HoloGest: Decoupled Diffusion and Motion Priors for Generating Holisticly Expressive Co-speech Gestures

TL;DR

HoloGest addresses the challenge of generating holistic co-speech gestures by decoupling diffusion priors for global motion and finger movements, learned from large-scale motion data to reduce reliance on audio and improve naturalness. It combines a semi-implicit, decoupled diffusion denoiser with motion priors (trajectory and finger) and a JEPA-based semantic alignment module to produce expressive, semantically aligned gestures efficiently. The approach leverages a 9D global trajectory descriptor and dedicated finger priors, trained on extensive Mocap and sign-language datasets, then refined via a motion-prior optimizer during inference. Experimental results on BEATX and related datasets show superior gesture realism, better beat alignment, and significantly faster generation (e.g., 0.88 seconds for 2-second gestures) compared to 1000-step DDPM baselines, with strong user study validation. This work advances real-time, physically grounded co-speech gesture synthesis for immersive human-computer interaction.

Abstract

Animating virtual characters with holistic co-speech gestures is a challenging but critical task. Previous systems have primarily focused on the weak correlation between audio and gestures, leading to physically unnatural outcomes that degrade the user experience. To address this problem, we introduce HoleGest, a novel neural network framework based on decoupled diffusion and motion priors for the automatic generation of high-quality, expressive co-speech gestures. Our system leverages large-scale human motion datasets to learn a robust prior with low audio dependency and high motion reliance, enabling stable global motion and detailed finger movements. To improve the generation efficiency of diffusion-based models, we integrate implicit joint constraints with explicit geometric and conditional constraints, capturing complex motion distributions between large strides. This integration significantly enhances generation speed while maintaining high-quality motion. Furthermore, we design a shared embedding space for gesture-transcription text alignment, enabling the generation of semantically correct gesture actions.
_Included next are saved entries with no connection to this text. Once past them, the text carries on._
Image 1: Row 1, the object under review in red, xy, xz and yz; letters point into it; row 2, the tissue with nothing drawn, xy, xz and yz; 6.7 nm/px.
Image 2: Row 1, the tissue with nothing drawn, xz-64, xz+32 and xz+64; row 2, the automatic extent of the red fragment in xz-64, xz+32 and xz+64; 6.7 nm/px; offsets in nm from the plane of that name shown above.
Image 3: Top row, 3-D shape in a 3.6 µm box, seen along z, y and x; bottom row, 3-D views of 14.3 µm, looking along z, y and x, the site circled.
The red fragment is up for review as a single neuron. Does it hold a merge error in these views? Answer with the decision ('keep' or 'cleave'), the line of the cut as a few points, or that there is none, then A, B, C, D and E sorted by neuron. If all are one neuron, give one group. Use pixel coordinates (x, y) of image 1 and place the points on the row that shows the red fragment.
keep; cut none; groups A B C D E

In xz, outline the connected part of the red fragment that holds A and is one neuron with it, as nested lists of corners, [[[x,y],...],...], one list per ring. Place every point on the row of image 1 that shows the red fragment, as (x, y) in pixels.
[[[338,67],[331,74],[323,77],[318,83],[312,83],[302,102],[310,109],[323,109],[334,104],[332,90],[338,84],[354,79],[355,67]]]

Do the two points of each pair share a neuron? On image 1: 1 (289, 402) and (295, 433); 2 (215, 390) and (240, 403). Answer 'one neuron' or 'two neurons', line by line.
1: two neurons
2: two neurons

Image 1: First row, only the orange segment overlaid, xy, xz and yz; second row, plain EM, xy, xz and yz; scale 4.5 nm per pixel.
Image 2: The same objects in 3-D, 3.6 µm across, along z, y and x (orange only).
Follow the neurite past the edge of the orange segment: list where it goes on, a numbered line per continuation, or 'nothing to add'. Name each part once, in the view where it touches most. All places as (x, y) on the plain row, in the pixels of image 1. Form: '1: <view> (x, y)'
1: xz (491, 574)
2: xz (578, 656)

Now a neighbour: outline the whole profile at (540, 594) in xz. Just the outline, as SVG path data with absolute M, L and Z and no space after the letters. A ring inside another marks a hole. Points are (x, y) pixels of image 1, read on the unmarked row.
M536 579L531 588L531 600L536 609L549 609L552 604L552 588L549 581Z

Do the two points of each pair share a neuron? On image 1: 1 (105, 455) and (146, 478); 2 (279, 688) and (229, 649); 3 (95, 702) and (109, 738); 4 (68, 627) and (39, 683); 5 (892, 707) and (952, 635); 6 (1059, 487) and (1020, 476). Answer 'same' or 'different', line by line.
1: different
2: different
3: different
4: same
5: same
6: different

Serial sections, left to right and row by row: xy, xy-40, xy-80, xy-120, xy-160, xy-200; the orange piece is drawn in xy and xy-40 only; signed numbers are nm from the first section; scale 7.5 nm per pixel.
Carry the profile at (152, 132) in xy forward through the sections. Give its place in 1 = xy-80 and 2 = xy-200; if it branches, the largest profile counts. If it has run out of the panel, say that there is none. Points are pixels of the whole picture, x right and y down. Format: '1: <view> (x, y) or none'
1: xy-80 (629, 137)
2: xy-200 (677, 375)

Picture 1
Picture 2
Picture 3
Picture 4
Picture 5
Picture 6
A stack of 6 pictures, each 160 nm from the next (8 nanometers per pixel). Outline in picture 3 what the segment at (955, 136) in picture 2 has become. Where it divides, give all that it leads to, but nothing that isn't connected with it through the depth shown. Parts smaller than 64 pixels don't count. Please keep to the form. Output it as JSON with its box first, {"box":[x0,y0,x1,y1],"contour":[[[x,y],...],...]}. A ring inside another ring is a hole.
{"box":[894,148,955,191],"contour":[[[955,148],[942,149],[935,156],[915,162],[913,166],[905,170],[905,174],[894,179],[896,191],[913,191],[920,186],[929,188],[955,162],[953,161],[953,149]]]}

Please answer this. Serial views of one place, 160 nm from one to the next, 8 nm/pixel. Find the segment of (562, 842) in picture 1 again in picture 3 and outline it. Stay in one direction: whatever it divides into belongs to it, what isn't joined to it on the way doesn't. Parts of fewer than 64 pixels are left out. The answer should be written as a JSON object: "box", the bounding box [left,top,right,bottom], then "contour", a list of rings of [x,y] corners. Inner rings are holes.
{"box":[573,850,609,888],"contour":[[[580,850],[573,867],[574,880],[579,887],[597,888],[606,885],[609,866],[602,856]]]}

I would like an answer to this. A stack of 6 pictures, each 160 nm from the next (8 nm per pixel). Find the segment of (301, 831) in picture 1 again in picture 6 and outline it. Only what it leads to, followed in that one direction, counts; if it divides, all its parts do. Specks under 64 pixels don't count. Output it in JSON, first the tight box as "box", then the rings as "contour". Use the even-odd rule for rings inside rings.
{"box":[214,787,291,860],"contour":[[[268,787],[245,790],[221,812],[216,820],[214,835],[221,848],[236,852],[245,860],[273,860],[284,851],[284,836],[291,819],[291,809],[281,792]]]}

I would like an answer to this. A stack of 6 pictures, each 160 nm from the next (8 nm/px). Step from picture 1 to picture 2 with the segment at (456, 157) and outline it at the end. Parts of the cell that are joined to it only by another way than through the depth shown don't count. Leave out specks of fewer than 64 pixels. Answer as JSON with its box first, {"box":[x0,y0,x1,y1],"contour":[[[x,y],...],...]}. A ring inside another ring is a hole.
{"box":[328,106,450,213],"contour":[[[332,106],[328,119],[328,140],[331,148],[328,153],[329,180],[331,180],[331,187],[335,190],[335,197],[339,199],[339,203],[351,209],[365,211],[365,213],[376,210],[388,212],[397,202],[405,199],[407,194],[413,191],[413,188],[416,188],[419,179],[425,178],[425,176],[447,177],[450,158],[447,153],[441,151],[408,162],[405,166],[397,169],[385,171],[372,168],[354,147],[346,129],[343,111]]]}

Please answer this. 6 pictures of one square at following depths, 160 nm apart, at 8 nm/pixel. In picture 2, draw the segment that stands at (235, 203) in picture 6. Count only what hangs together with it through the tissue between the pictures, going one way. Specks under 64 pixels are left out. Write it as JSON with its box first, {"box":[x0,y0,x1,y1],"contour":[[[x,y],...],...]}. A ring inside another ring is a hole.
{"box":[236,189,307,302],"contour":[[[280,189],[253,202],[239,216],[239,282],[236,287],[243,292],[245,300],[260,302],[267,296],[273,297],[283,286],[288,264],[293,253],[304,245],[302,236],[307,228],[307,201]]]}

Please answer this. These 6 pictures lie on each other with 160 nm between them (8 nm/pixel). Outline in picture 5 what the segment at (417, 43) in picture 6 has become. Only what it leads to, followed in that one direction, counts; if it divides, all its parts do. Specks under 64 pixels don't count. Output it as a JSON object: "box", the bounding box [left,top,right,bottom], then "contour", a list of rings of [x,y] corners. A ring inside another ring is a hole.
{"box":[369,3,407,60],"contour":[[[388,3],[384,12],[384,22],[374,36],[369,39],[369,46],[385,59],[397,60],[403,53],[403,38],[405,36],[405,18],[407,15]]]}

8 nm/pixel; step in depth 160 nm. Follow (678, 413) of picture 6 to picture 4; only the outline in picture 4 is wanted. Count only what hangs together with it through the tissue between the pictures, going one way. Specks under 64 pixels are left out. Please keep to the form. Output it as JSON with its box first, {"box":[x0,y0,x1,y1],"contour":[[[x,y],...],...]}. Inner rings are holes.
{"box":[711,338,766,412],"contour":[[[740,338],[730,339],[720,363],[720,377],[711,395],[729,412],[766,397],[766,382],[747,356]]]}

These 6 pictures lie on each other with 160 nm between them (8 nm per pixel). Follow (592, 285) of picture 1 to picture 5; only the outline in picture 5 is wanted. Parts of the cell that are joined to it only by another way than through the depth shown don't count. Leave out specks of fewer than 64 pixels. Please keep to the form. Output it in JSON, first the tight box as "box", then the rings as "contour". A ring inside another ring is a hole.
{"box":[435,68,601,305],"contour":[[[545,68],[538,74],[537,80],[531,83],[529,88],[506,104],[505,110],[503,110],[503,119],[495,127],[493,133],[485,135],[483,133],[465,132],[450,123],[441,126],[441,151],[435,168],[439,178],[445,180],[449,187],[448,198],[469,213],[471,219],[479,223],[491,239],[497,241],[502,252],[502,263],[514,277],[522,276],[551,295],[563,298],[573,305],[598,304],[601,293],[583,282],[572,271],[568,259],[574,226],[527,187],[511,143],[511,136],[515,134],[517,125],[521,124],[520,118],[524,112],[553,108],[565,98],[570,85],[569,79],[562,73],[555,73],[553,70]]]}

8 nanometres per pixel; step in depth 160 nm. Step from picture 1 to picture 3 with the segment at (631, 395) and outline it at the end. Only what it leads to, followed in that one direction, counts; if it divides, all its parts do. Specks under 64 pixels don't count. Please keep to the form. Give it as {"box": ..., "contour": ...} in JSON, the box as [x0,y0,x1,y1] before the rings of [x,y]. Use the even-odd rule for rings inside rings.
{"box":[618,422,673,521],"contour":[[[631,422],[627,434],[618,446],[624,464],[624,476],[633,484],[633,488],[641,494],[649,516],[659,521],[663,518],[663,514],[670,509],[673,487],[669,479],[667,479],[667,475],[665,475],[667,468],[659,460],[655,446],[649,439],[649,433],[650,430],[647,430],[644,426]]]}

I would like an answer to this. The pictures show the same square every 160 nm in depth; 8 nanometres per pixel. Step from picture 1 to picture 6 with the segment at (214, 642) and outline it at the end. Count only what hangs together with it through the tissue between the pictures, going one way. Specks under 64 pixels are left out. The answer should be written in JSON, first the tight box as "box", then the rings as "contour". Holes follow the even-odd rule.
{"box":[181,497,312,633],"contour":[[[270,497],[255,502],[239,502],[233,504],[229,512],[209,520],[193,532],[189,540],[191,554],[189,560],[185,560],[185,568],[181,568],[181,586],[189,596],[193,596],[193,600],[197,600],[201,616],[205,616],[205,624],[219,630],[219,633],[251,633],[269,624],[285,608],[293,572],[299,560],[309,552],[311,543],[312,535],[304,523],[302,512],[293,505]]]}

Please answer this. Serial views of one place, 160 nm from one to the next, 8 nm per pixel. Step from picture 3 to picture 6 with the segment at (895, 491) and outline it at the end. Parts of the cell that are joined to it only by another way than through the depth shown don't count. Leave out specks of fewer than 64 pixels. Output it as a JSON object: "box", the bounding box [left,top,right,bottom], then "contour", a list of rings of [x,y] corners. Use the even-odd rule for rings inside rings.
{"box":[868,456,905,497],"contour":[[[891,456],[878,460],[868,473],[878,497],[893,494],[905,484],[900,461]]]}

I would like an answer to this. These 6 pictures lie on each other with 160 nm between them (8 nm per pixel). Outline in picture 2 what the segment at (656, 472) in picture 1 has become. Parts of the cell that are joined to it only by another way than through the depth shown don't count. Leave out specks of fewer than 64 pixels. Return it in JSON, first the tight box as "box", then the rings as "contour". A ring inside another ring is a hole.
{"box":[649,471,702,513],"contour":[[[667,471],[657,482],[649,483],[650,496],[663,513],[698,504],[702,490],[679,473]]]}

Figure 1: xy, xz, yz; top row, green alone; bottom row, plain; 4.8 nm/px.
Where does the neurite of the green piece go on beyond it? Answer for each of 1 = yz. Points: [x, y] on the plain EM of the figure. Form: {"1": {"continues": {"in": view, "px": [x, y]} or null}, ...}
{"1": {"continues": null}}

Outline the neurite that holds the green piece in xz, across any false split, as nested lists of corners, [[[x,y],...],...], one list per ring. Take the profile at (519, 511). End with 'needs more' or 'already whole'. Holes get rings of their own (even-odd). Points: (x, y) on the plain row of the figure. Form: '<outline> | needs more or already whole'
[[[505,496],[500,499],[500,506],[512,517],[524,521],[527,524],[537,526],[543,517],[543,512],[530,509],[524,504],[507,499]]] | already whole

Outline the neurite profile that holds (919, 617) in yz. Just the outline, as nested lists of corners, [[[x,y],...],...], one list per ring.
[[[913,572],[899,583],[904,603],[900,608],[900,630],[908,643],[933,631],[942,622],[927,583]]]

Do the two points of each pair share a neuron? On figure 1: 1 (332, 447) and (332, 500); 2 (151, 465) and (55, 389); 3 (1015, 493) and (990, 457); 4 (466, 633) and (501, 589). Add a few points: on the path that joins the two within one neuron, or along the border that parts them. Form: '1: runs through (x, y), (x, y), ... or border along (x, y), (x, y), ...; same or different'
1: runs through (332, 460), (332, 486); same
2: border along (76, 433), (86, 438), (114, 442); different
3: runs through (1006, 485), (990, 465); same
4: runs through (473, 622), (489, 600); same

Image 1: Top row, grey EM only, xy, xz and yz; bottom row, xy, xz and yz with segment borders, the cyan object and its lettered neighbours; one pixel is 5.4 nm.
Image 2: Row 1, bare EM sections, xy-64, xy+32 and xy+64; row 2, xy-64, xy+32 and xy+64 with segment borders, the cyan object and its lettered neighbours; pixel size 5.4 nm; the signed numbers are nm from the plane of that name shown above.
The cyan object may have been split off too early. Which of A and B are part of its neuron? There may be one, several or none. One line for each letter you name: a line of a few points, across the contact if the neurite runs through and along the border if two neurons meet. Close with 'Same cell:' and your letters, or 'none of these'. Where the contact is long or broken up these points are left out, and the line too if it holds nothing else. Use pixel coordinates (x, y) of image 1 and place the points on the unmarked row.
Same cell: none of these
Extensive experiments and user feedback demonstrate the effectiveness and potential applications of our model, with our method achieving a level of realism close to the ground truth, providing an immersive user experience. Our code, model, and demo are are available at https://cyk990422.github.io/HoloGest.github.io/.

Paper Structure

This paper contains 15 sections, 8 equations, 3 figures, 4 tables.

Figures (3)

  • Figure 1: A comparison of three methods: DSG, a diffusion-based co-speech gesture generation method using DDPM (stiff limbs, slow inference, physically unnatural); EMAGE, an autoregressive generation method using VAE (motion artifacts, global flipping, physically unnatural); and our proposed generation method (rich movements, lively fingers, physically natural). The transition from past frames to the current frame (every 10 frames) is represented by the gradient in virtual human color, from light to dark.
  • Figure 2: Our system comprises a semantic alignment module and two core components: (a) The semantic alignment module maps both the transcribed text and gesture sequence into the latent space simultaneously, further abstracting the semantic latent variables and aligning them with the gesture latent variables in a higher-level abstract space, serving as independent guiding tokens. (b) The semi-implicit decoupled denoiser, by introducing GAN and semi-implicit constraints, models the complex denoising distribution between adjacent large strides, accelerating generation by reducing the number of steps. (c) The motion prior optimization takes the denoised initial local gesture sequence as a condition, and in conjunction with the audio guiding signal, generates global motion and finger actions for the second time. This system requires no additional input and has no time constraints; any pure audio file can generate a set of vivid, natural, and high-quality holistic co-speech gesture sequences. 'r2l' represents converting the rotation representation to the coordinate representation using the SMPL model.
  • Figure 3: A comparison of three methods: DSG, a diffusion-based co-speech gesture generation method using DDPM (stiff limbs, slow inference, physically unnatural); EMAGE, an autoregressive generation method using VAE (motion artifacts, global flipping, physically unnatural); and our proposed generation method (rich movements, lively fingers, physically natural). We test on a sequence of an English-speaking presenter selected from BEATX. Red annotations indicate defects, while yellow annotations highlight advantages.